The one aspect of Ainokoko that surprised me is how little food waste that they have. After we ate our meals in the dining halls, we had to rinse our own dishes. When I went up to the counter, there wasn’t a space to empty out leftover food! This shows the underlying culture to not waste food. In our consumer-heavy lives, we don’t realize how much we actually need, and how much extra we take and then waste. The first comparison that came to my mind was of Collins Dining Hall at CMC, where almost every plate has food leftover. This is just something small to think about that I could change in my everyday life that would perhaps reduce my own carbon footprint.

Thursday, 30th May, 2019

Our Clinic Trip is almost over and it has been a tremendous learning experience. Taking our theoretical knowledge into an experiential learning setting has taught me much more than what I would have learned just staying in the classroom. Living and participating in the activities at the organic farms we visited gave me different perspectives of Japanese culture that I would not have experienced had I only stayed in the cities.

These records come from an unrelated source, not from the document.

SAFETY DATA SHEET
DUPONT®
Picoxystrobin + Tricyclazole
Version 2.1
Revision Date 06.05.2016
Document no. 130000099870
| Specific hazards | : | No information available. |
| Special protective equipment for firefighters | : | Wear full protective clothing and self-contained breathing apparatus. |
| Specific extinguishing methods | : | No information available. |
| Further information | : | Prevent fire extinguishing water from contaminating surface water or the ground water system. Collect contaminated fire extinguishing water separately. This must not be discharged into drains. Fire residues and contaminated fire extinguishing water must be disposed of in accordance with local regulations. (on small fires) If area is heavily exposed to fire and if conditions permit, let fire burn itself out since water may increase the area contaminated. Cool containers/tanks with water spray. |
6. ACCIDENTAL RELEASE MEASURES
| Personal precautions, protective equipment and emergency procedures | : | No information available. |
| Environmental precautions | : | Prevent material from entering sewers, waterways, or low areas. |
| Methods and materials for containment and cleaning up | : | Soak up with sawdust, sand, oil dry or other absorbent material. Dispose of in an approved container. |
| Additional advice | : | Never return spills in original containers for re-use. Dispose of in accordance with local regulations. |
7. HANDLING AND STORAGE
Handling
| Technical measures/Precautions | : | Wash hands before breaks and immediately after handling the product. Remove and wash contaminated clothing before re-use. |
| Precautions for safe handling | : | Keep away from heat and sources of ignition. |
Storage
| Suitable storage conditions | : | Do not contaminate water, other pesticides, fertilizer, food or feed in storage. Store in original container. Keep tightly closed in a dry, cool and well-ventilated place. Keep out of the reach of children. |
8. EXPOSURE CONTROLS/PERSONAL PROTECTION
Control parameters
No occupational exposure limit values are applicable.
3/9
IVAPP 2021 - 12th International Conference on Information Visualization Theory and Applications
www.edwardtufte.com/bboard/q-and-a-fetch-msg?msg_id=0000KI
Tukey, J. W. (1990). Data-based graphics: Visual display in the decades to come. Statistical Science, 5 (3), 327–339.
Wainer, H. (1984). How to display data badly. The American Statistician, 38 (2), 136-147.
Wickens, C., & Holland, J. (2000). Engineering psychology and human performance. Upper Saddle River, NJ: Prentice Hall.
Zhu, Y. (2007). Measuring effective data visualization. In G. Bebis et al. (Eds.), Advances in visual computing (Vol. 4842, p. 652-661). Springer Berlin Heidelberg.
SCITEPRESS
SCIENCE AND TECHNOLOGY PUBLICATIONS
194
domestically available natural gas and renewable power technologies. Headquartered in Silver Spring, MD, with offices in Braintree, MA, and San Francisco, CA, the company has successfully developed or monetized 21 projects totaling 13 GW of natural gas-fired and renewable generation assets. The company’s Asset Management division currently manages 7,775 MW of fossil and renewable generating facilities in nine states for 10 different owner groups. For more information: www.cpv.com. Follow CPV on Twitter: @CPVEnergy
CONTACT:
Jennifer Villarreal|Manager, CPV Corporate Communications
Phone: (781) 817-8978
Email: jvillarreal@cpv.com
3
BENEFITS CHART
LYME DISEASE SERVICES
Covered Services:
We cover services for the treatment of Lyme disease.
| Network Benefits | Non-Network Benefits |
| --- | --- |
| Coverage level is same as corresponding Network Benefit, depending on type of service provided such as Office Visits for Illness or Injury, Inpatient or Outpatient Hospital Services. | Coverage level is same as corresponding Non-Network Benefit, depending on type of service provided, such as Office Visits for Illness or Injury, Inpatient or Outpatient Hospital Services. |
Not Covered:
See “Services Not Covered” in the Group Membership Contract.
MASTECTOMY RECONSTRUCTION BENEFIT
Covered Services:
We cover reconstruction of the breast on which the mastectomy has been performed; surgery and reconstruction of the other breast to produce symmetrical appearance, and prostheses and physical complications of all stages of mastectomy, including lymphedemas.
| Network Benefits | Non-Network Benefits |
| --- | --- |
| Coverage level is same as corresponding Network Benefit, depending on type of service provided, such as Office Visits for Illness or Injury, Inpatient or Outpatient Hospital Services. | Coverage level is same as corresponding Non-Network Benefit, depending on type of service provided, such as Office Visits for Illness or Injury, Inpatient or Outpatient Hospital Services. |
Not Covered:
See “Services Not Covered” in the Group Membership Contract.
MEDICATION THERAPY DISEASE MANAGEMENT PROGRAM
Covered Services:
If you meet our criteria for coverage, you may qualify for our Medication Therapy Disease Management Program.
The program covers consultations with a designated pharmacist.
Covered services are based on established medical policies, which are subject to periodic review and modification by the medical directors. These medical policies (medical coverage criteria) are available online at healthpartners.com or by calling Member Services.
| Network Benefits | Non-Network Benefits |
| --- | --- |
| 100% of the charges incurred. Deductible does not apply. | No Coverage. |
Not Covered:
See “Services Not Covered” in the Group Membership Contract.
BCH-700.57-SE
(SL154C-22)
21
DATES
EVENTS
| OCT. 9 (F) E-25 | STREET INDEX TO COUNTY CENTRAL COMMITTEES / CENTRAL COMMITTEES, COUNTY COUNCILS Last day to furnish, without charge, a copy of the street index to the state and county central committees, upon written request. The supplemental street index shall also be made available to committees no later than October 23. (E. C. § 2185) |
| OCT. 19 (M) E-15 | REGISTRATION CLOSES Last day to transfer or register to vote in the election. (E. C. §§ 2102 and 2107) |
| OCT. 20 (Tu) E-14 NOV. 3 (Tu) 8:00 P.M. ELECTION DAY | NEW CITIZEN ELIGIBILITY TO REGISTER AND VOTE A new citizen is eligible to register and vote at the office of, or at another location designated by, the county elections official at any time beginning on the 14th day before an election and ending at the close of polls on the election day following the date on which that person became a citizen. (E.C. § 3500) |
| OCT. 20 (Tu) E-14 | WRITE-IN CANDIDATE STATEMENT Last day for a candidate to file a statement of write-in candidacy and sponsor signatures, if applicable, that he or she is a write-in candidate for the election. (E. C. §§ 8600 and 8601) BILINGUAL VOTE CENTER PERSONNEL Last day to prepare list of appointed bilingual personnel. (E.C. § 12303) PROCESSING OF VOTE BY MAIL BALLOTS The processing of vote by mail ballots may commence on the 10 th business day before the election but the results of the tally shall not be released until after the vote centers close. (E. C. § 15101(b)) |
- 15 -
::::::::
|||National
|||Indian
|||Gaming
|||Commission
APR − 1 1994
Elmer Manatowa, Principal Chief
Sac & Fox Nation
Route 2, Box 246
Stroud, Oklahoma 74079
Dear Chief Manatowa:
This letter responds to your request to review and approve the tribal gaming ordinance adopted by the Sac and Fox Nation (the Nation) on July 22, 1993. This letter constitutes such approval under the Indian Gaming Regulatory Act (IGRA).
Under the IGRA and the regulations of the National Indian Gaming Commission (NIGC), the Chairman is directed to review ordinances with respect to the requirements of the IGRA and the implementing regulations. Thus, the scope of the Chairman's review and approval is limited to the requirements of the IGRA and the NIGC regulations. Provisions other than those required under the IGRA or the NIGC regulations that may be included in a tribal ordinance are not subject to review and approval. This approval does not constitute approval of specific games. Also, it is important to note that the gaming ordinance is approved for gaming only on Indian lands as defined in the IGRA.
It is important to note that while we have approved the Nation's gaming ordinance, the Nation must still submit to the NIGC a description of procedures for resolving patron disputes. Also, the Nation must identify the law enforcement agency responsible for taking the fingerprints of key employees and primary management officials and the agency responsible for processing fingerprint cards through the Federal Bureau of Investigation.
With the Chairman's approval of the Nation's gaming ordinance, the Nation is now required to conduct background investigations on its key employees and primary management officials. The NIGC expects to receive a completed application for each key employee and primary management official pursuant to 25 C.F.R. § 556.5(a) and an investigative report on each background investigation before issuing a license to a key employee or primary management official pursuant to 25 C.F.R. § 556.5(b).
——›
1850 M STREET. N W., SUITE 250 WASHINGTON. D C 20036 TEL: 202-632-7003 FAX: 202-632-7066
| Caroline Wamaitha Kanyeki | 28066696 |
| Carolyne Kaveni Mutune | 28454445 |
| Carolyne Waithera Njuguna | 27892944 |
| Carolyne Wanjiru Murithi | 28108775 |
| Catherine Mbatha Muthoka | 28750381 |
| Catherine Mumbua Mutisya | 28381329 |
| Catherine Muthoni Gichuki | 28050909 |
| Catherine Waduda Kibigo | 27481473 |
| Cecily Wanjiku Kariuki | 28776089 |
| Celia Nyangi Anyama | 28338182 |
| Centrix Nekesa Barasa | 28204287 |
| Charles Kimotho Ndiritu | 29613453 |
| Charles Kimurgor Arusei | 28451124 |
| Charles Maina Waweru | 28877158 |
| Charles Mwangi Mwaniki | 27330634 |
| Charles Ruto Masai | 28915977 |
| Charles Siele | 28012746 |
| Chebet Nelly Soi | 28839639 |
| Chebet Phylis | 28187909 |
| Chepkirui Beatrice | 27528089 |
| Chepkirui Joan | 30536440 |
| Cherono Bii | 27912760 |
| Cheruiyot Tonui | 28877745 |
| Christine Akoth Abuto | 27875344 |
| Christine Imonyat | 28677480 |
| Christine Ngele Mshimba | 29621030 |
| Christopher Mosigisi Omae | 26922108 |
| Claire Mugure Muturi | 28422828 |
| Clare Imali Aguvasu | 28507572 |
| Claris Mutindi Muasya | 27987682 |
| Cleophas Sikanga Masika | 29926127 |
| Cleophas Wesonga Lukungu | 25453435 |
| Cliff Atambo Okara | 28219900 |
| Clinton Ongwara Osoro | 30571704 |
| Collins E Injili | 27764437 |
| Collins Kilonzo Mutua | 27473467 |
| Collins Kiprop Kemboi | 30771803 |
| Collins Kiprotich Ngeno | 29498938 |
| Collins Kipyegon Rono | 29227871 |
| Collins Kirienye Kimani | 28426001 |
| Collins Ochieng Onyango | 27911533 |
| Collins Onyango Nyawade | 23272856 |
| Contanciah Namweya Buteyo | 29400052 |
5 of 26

We have had a busy 10 days, starting early in the morning and not finishing until late, but each day has been full of growth, learning, and putting what we have learned into practice. After we started our data collection, we realized the complexity of calculating the carbon footprint at the farms. However, we still collected as much information that we could through interviews, records, and measurements. I feel that our work is only beginning and hopefully we will have answers in the near future. Having conversations and hearing the opinions of people from different age groups, nationalities, and backgrounds were greatly beneficial both to our research project, as well as to my own understanding of the environment and sustainability.

“Taking our theoretical knowledge into an experiential learning setting has taught me much more than I would have learned just staying in the classroom.” – Caitlyn Louzado (CMC ’21)

Food and Rural Issues Lab members at the Alumni Reception in Tokyo on May 31, 2019.